In mid-July, American aviation company Ampaire will operate a series of low-carbon test flights between Caithness and Orkney using a hybrid-electric aircraft called the Electric EEL.

Seven round trips are planned across a 35-mile route between Wick and Kirkwall, as part of a £3.7m project, Sustainable Aviation Test Environment (SATE).

As well as testing different types of low-carbon aircraft – using electric, hydrogen and sustainable aviation fuels – the project also aims to identify the operational infrastructure needed to support them, and will examine using drones to deliver essential items such as medical supplies to remote health centres.

The low-carbon flights could whizz passengers form Caithness to Orkney in a mere 20 minutes.

Electric-powered flight is certainly gathering pace. In America, Bye Aerospace’s eFlyer 800 combines sleek private-jet style looks, room for eight people and a 575-miles range thanks to a grid of electric cells spanning the airframe.

Another US developer, Regent, is working on a 10-passenger zero-emissions part plane-part boat, that can depart a harbour on a hydrofoil before lifting off the water to hit speeds of up to 180mph.

Closer to home, a six seater electric plane said to be Europe’s largest emission-free aircraft completed its first UK test flight in June last year.

Powered by hydrogen, the Piper Malibu flew several short journeys from Cranfield Airport in Bedfordshire, as part of a project funded by the UK government.

As for how we travel around the islands in the future, Kermode is clear: it will be different.

“At the end of the day we don’t have a choice,” he adds. “We can’t keep burning carbon-based fuels.

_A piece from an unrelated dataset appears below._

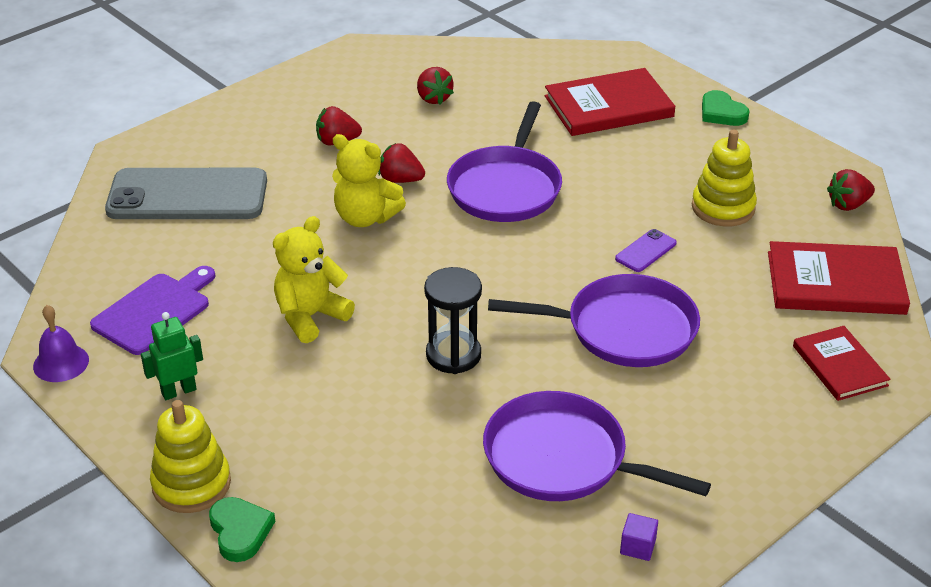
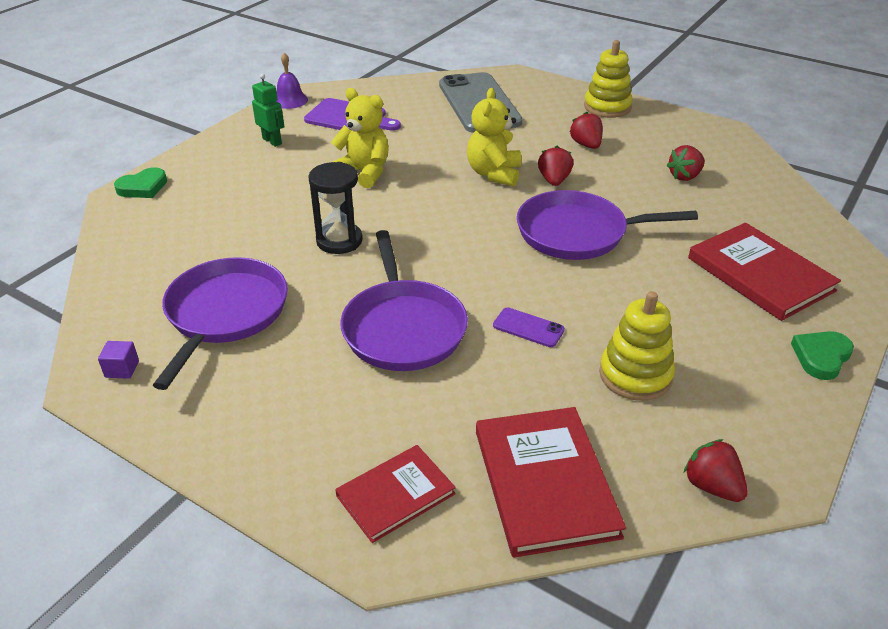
camera: 75 degrees right, 0 degrees up
yellow stacking toy [150,400,231,513] -> yellow stacking toy moved to [584,40,633,118]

“We know we will have to change that secret is to find a way to be more efficient and do it as cheaply as possible.”

Alex Cross, head of engineering, performance and policy at CalMac, said: “CalMac has made significant reductions in our carbon footprint through changing the way we operate, but the long-term nature of shipping assets means investment decisions made now will impact well into the future.

“Whatever the future solution is for transport, it is clear renewable energy will play a major part - whether it is used for the production of hydrogen or ammonia, or for the provision of clean energy to charge battery-operated ferries.”